You sound like you view him as another child. He sounds like he views you as a nagging mum.

Does he work?

purplepidjin · 13/02/2011 11:23

It sounds like you have different opinions about "everything" and the resentment has built up. When you're both calm, I suggest you draw up a chore chart between you so that you know exactly what is expected and when. Then, find a babysitter - pay if necessary, this is important! - and go out on a proper date, like you did when you first met. In fact, if you can recreate the first date in some way, do! Or a date scene from a film you both like... Remind yourselves what it's like to be an adult couple Smile

AbsentFather · 13/02/2011 11:26

Some guys are just not natural home makers and parents. It needs something to wake them up and make them realise they need to do more to help.
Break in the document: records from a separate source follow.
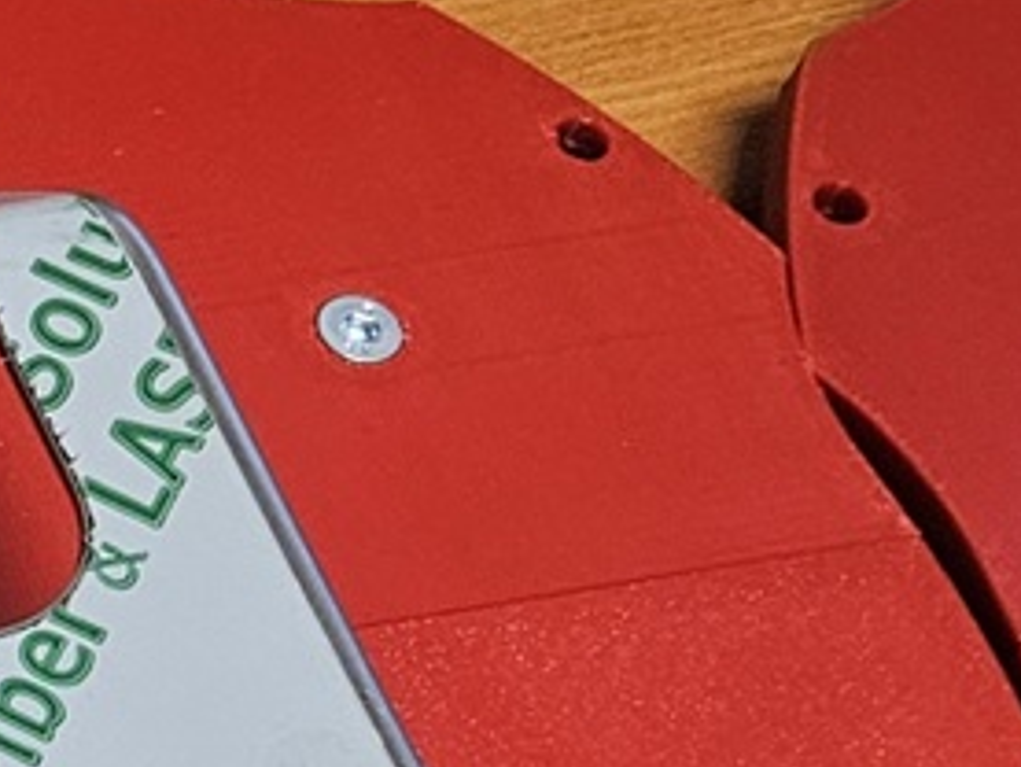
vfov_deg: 8.9
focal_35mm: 166
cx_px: -1261
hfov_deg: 10.5
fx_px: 4898
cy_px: 535
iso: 320
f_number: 1.8
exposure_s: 1/100
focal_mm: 5.4
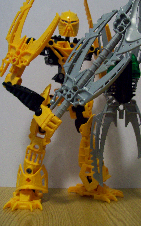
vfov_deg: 44.2
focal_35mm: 45
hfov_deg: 28.6
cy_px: 97
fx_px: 277
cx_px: 79
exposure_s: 1/8
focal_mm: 6
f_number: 2.7
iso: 200
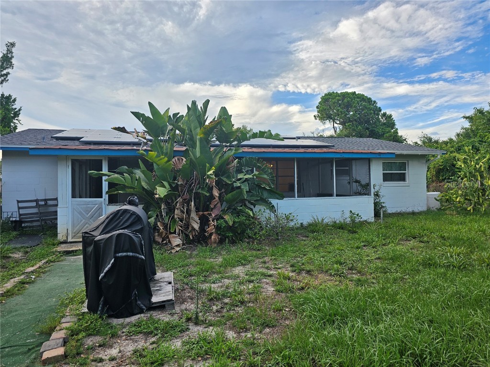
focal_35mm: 23
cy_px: 184
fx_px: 326
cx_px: 245
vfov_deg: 58.9
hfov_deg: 73.9
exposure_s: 1/132
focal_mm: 6.3
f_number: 1.7
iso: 10
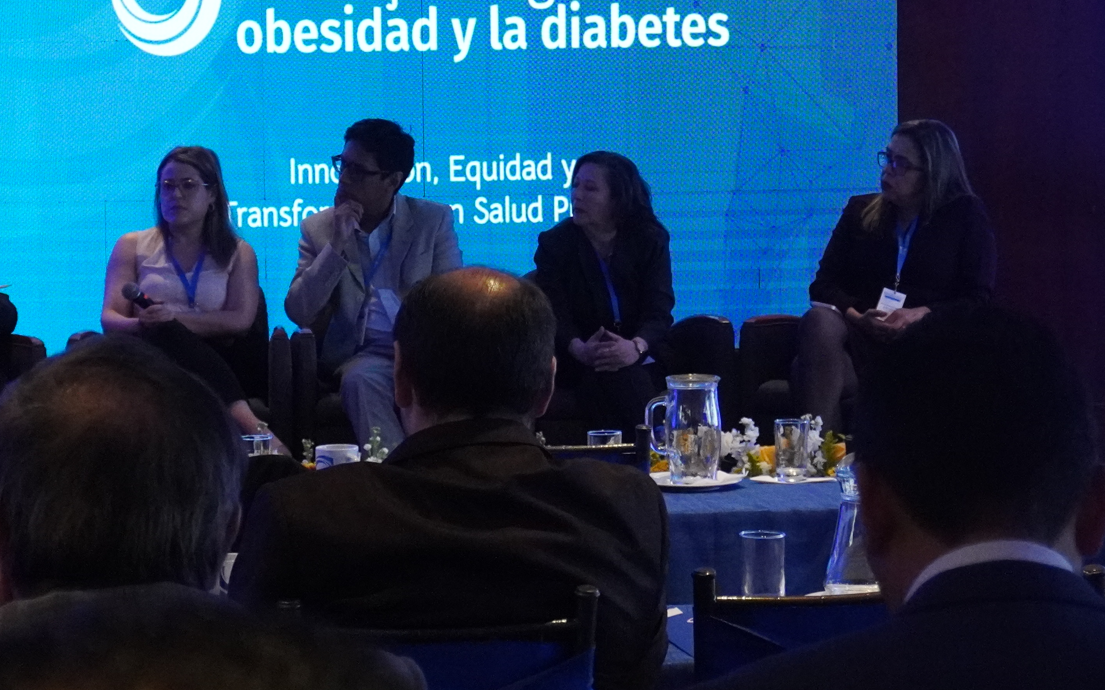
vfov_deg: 13.1
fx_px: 3014
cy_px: 249
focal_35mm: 100
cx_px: 319
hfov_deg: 20.7
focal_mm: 31
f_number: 5
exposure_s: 1/160
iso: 5000
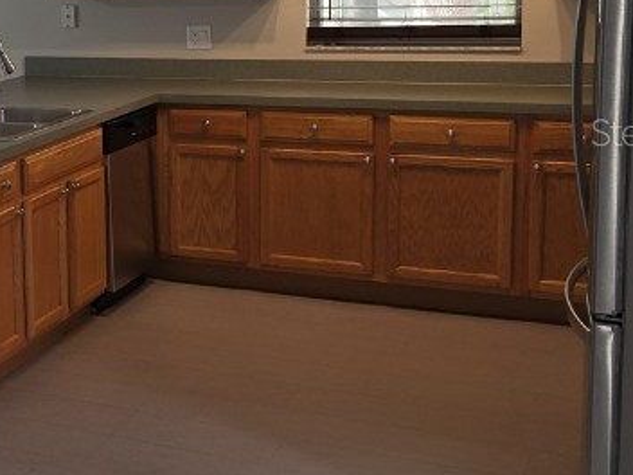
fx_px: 1225
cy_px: 131
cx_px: -160
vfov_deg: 21.8
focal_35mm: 67
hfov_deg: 25.5
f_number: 1.7
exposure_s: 1/40
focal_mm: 6.3
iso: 125
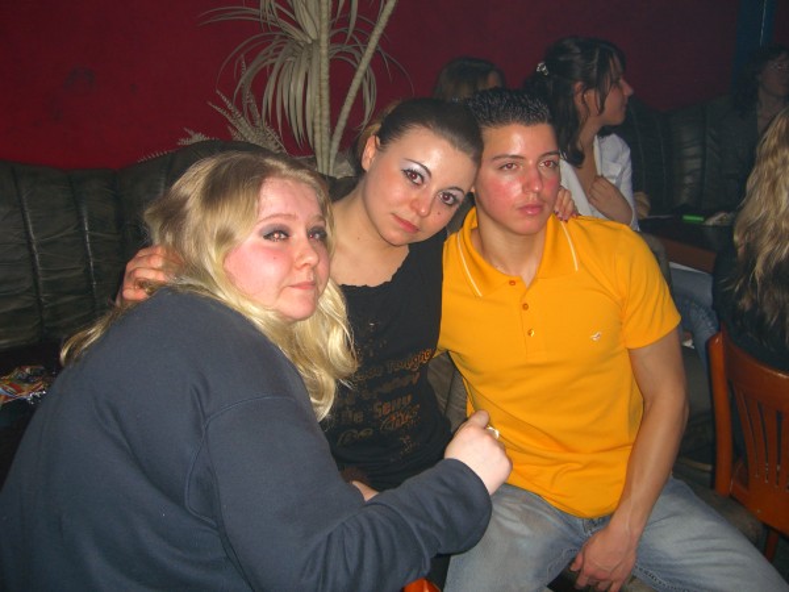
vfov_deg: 37.7
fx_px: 866
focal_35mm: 38
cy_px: 296
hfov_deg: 49.0
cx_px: 394
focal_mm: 7.9
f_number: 2.8
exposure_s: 1/60
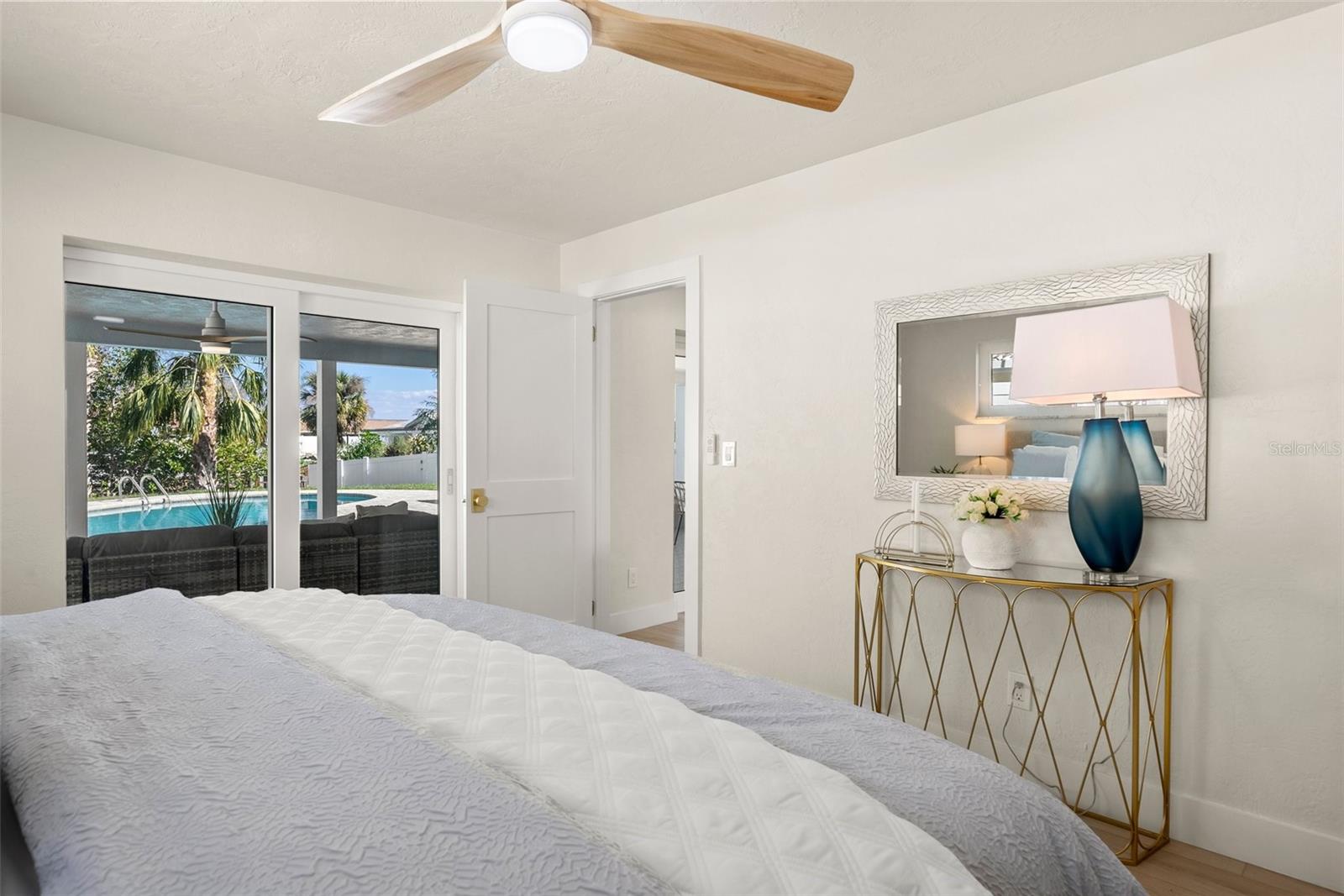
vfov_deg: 64.6
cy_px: 448
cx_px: 672
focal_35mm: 19
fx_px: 709
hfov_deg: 86.9
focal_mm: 19
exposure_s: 1/15
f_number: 9
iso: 250
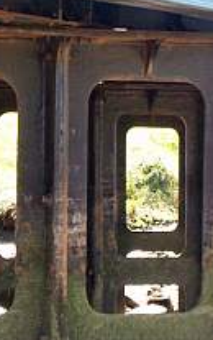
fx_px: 1444
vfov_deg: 13.4
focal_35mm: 156
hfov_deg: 8.4
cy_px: 162
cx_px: 46
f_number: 4.1
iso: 125
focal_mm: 9.9
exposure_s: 1/80
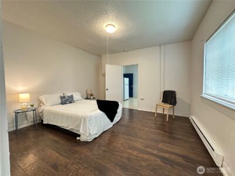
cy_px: 88
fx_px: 95
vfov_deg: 85.7
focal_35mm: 14
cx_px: 118
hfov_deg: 102.1
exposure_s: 1/60
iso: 400
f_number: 2.2
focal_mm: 2.22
Getting angry and complaining will not work. Go away for a few days with the child without telling him, and when he then starts to miss you and be open to discussion then sit down with him and set out what the problems are.

Draw up a written plan of where he needs to improve and where at the same time you can improve.

Nattynar · 13/02/2011 12:12

Thanks, I have gone a few times. When I come back it's all I've changed, I'll do things better.

Last night, I was angry and told him I didn't want to talk about it. And that I would get over it. But he pushed the subject, and it escalated!

Yeah he does work. That's his main argument. I do understand. But when he gets in, he seems to think that his work is done. I will be working too, and I'm freaking out at the prospect!

Purple- you are quite right. I cannot remember the last time we went out just the 2 of us. It's normally separately, or with a group.

I did write a list. He went ballistic about it!